Il reviendra à la charge pour demander aux populations de Kédougou de ne pas consommer ce poisson car le degré de toxicité de ces poisons n’est pas connu.

Le service régional des pêches et de la surveillance est un nouveau service  implanté dans la région de Kédougou dont le principal problème  restait jusque-là le manque d’organisation des acteurs malgré leur nombre important.

Ainsi, M Sow et son équipe ont eu à dérouler plusieurs actions, notamment la formalisation des Groupements d’Intérêt Economique (GIE) de pêcheurs en vue de la mise en œuvre de divers projet développement. Toutefois, il y a eu une forte pression sur les ressources halieutiques sur la faune continentale.

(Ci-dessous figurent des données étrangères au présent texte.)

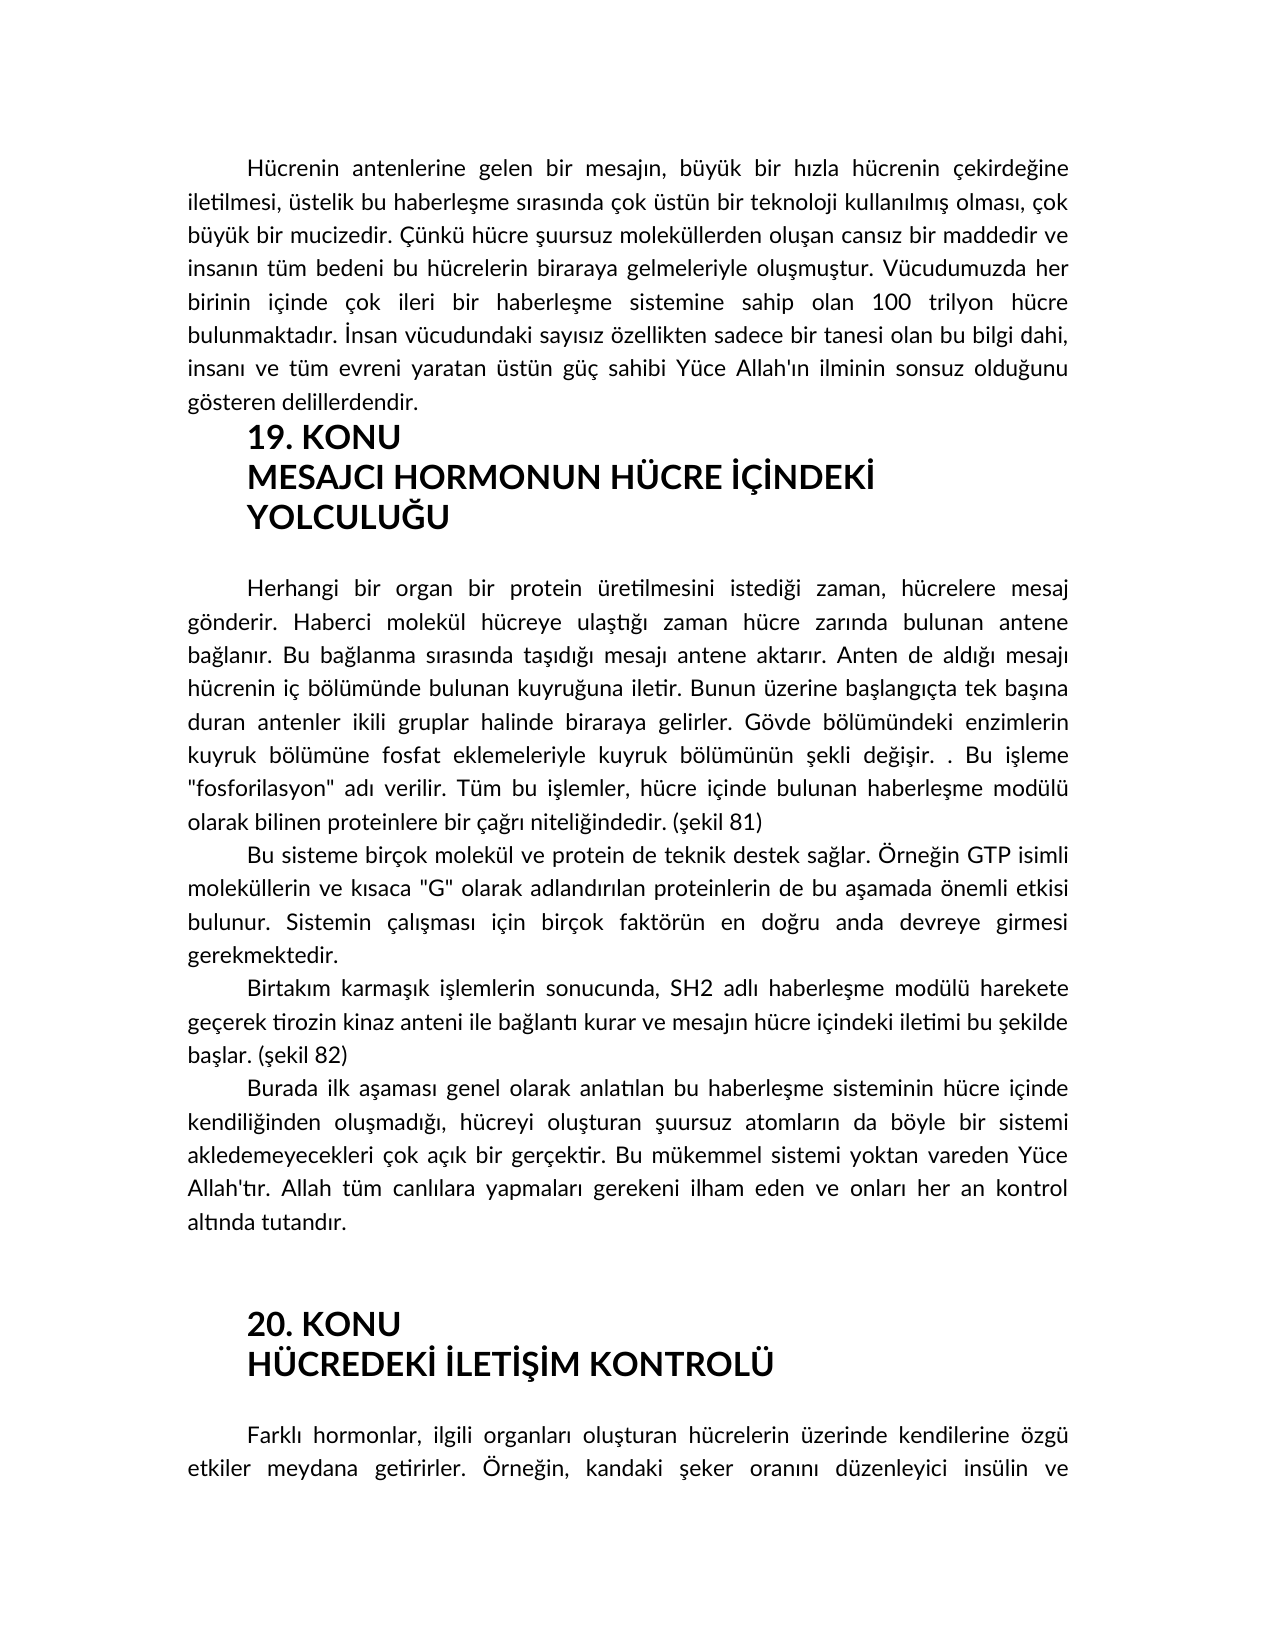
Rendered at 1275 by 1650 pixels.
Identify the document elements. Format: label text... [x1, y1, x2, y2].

text Bu sisteme birçok molekül ve protein de teknik destek sağlar. Örneğin GTP isimli moleküllerin ve kısaca "G" olarak adlandırılan proteinlerin de bu aşamada önemli etkisi bulunur. Sistemin çalışması için birçok faktörün en doğru anda devreye girmesi gerekmektedir. [187, 837, 1070, 970]
text HÜCREDEKİ İLETİŞİM KONTROLÜ [187, 1343, 1070, 1383]
text YOLCULUĞU [187, 497, 1070, 537]
text Herhangi bir organ bir protein üretilmesini istediği zaman, hücrelere mesaj gönderir. Haberci molekül hücreye ulaştığı zaman hücre zarında bulunan antene bağlanır. Bu bağlanma sırasında taşıdığı mesajı antene aktarır. Anten de aldığı mesajı hücrenin iç bölümünde bulunan kuyruğuna iletir. Bunun üzerine başlangıçta tek başına duran antenler ikili gruplar halinde biraraya gelirler. Gövde bölümündeki enzimlerin kuyruk bölümüne fosfat eklemeleriyle kuyruk bölümünün şekli değişir. . Bu işleme "fosforilasyon" adı verilir. Tüm bu işlemler, hücre içinde bulunan haberleşme modülü olarak bilinen proteinlere bir çağrı niteliğindedir. (şekil 81) [187, 570, 1070, 837]
text Birtakım karmaşık işlemlerin sonucunda, SH2 adlı haberleşme modülü harekete geçerek tirozin kinaz anteni ile bağlantı kurar ve mesajın hücre içindeki iletimi bu şekilde başlar. (şekil 82) [187, 970, 1070, 1070]
text 19. KONU [187, 417, 1070, 457]
text MESAJCI HORMONUN HÜCRE İÇİNDEKİ [187, 457, 1070, 497]
text Burada ilk aşaması genel olarak anlatılan bu haberleşme sisteminin hücre içinde kendiliğinden oluşmadığı, hücreyi oluşturan şuursuz atomların da böyle bir sistemi akledemeyecekleri çok açık bir gerçektir. Bu mükemmel sistemi yoktan vareden Yüce Allah'tır. Allah tüm canlılara yapmaları gerekeni ilham eden ve onları her an kontrol altında tutandır. [187, 1070, 1070, 1237]
text Farklı hormonlar, ilgili organları oluşturan hücrelerin üzerinde kendilerine özgü etkiler meydana getirirler. Örneğin, kandaki şeker oranını düzenleyici insülin ve [187, 1417, 1070, 1483]
text Hücrenin antenlerine gelen bir mesajın, büyük bir hızla hücrenin çekirdeğine iletilmesi, üstelik bu haberleşme sırasında çok üstün bir teknoloji kullanılmış olması, çok büyük bir mucizedir. Çünkü hücre şuursuz moleküllerden oluşan cansız bir maddedir ve insanın tüm bedeni bu hücrelerin biraraya gelmeleriyle oluşmuştur. Vücudumuzda her birinin içinde çok ileri bir haberleşme sistemine sahip olan 100 trilyon hücre bulunmaktadır. İnsan vücudundaki sayısız özellikten sadece bir tanesi olan bu bilgi dahi, insanı ve tüm evreni yaratan üstün güç sahibi Yüce Allah'ın ilminin sonsuz olduğunu gösteren delillerdendir. [187, 150, 1070, 417]
text 20. KONU [187, 1303, 1070, 1343]
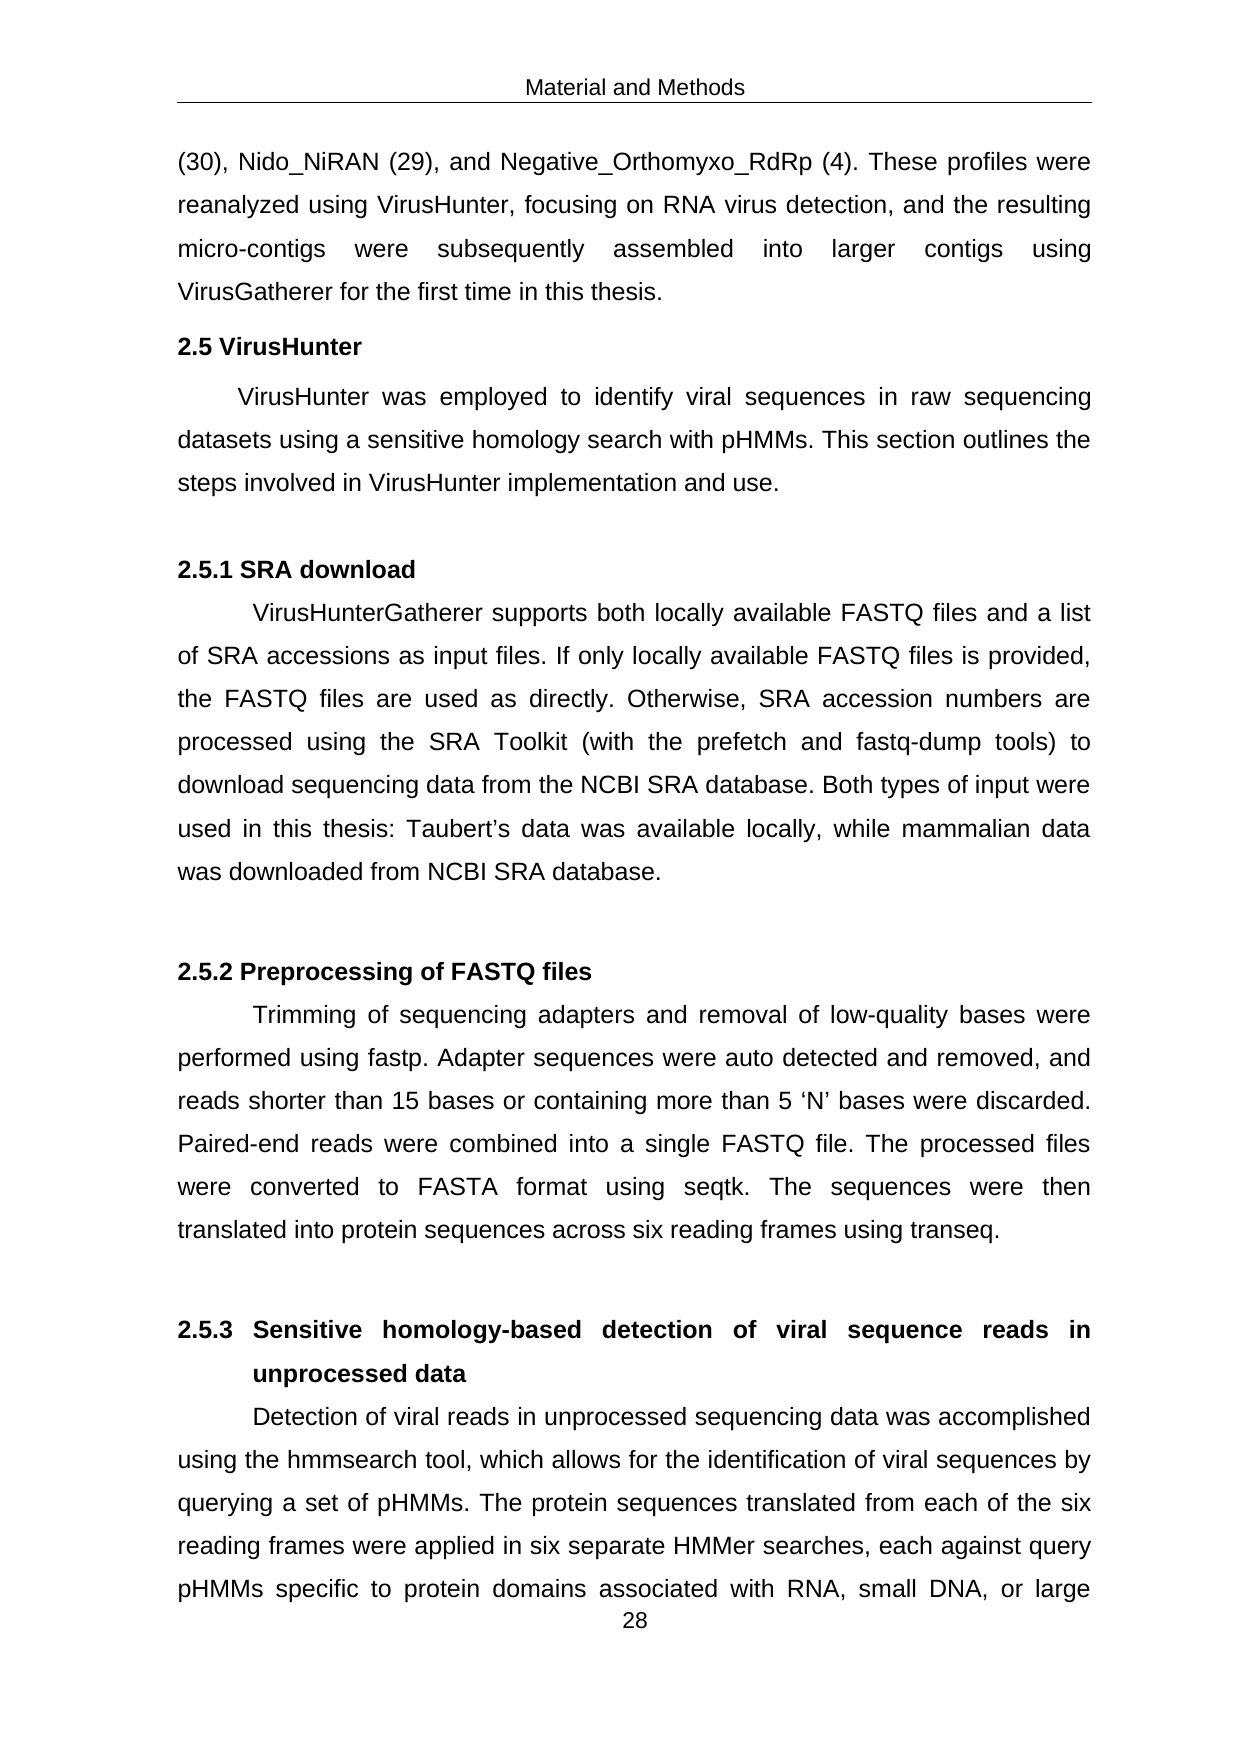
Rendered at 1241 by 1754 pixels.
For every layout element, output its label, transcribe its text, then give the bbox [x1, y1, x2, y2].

« Maintenant il s’agira de renouveler les ressources halieutiques en faisant des empoissonnements, un repeuplement en mettant en œuvre des techniques de pêches telles que l’interdiction de la capture des petites espèces, la mise en place de frayères (zones de reproduction des poissons), l’instauration du repos biologique dans certaines zones du fleuve » a précisé M Assane Sow, le chef de service régional des pêches et de la surveillance de Kédougou.

Par ailleurs, il préconise également la pisciculture en cages. Des discussions sont en cours avec quelques GIE de pêcheurs pour voir la faisabilité d’une telle activité.